I was able to get postman to accept body. In body tab select raw option. Then to the right of that I selected application/json in the dropdown. Entered my object into the text area and it converted it correctly using @Body myVar: MyType

{
    "toAddress": "whoyouare@gmail.com",
    "message": "hello",
    "useSecureEmail": true,
    "contactPhoneNumber": "509931212"
}
tskweres commented 5 years ago

I didn't. Ended up using Paw instead of Postman and it works fine

sangdth commented 4 years ago

I'm having an issue with Postman where if I send a POST via the command line, for example: curl -d '{"phone":"value1"}' -H "Content-Type: application/json" -X POST http://localhost:3000/auth/requestCode It works! But if I send it through Postman, the @Body() is an empty object. Has anyone seen this?

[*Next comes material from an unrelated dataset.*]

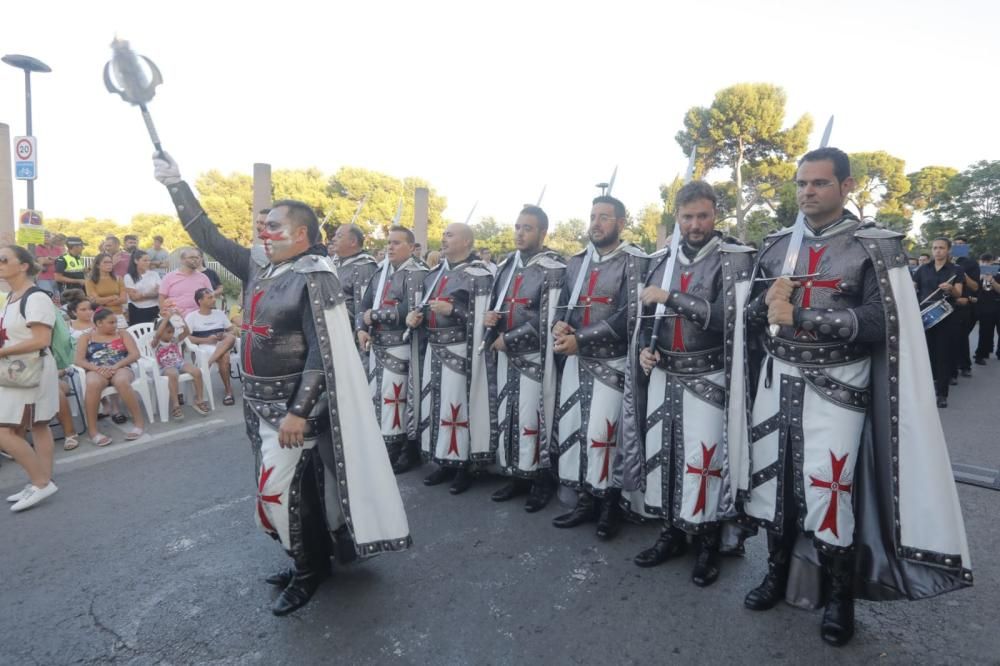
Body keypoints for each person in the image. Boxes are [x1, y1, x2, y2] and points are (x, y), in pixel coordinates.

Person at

I was able to get postman to accept body. In body tab select raw option. Then to the right of that I selected application/json in the dropdown. Entered my object into the text area and it converted it correctly using @Body myVar: MyType

{
    "toAddress": "whoyouare@gmail.com",
    "message": "hello",
    "useSecureEmail": true,
    "contactPhoneNumber": "509931212"
}

Hei, thank you! THANK YOU!

lock[bot] commented 4 years ago

This thread has been automatically locked since there has not been any recent activity after it was closed. Please open a new issue for related bugs.